Pickering, a retired diplomat who holds the highest rank in U.S. foreign service, is a former U.S. undersecretary of state who was also ambassador to Russia, India, the United Nations, Israel, El Salvador, Nigeria and Jordan.
Time magazine called him a "five-star general of the diplomatic corps" when he was appointed undersecretary of state in 1997.
The review board is to investigate the Benghazi rocket-propelled grenade attack on the consulate on the 11th anniversary of the Sept. 11, 2001, attacks, including the level of security in place at the time and whether security failures might have contributed to the killings of Stevens and three other State Department officials in the attack, officials said.
The three other officials were computer expert Sean Smith and two former Navy SEALs, Greg Doherty and Tyrone Woods, who were working as consulate security contractors.
The assault was the sixth by militants in Benghazi since April, including a bombing June 6.
The review board's investigation and report will be separate from an FBI probe of the attack, Clinton said.
Clinton spoke before briefing House and Senate lawmakers in separate closed-door sessions on Capitol Hill.
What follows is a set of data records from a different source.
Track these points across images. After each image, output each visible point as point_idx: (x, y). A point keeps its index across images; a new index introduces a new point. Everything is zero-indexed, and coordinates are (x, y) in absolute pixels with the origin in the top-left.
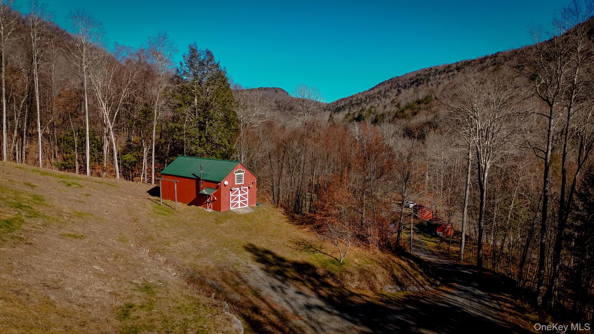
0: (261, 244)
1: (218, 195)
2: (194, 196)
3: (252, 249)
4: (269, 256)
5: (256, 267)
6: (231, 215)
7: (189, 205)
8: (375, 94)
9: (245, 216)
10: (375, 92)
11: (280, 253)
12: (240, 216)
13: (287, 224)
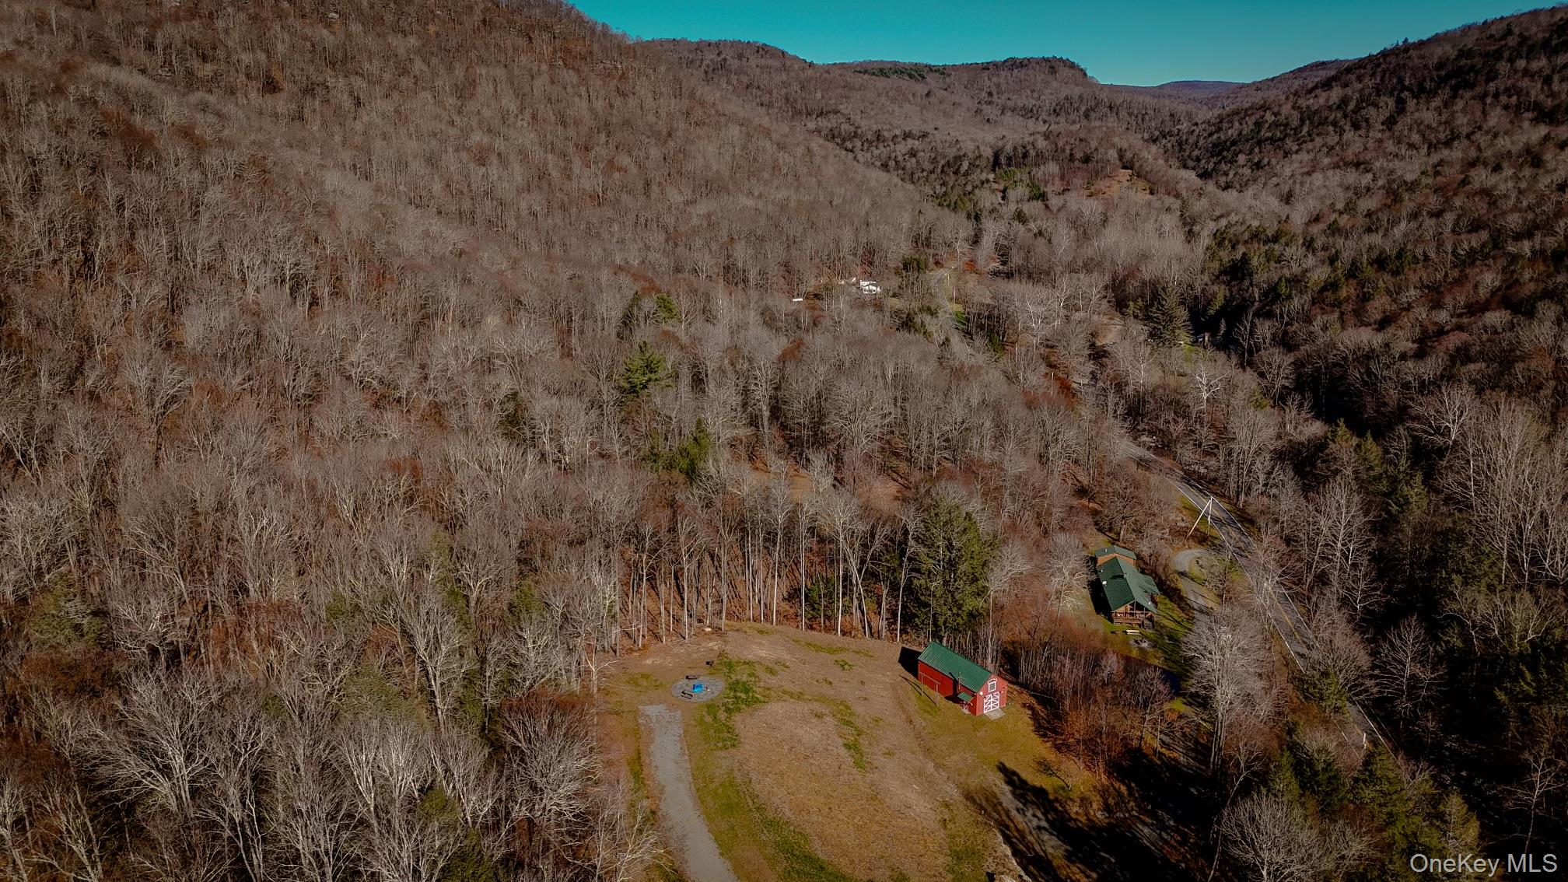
0: (1010, 765)
1: (974, 702)
2: (951, 693)
3: (1002, 768)
4: (1015, 778)
5: (1007, 788)
6: (985, 721)
7: (947, 698)
8: (1330, 108)
9: (997, 722)
10: (1331, 103)
11: (1024, 776)
12: (992, 722)
13: (1033, 734)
She was joined by Director of National Intelligence James Clapper and other senior officials.
A House subcommittee chairman separately told Clinton his panel would conduct its own investigation because of discrepancies and uncertainty in the accounting of what happened.
"The universe of known facts ... remains small, and confusion has overshadowed certainty in this matter," Subcommittee on National Security, Homeland Defense and Foreign Operations Chairman Jason Chaffetz, R-Utah, said in a letter to Clinton.
"The American people have a right to know precisely what happened," he said.
He gave Clinton a 5 p.m. EDT Oct. 4 deadline to provide the subcommittee with all classified and unclassified analyses and other assessments of Benghazi consulate security, preliminary FBI findings and other materials, including documents the administration used to make public assertions the attack appeared not to be a long-planned operation but rather a spontaneous assault after word circulated of an Internet video considered offensive to Islam.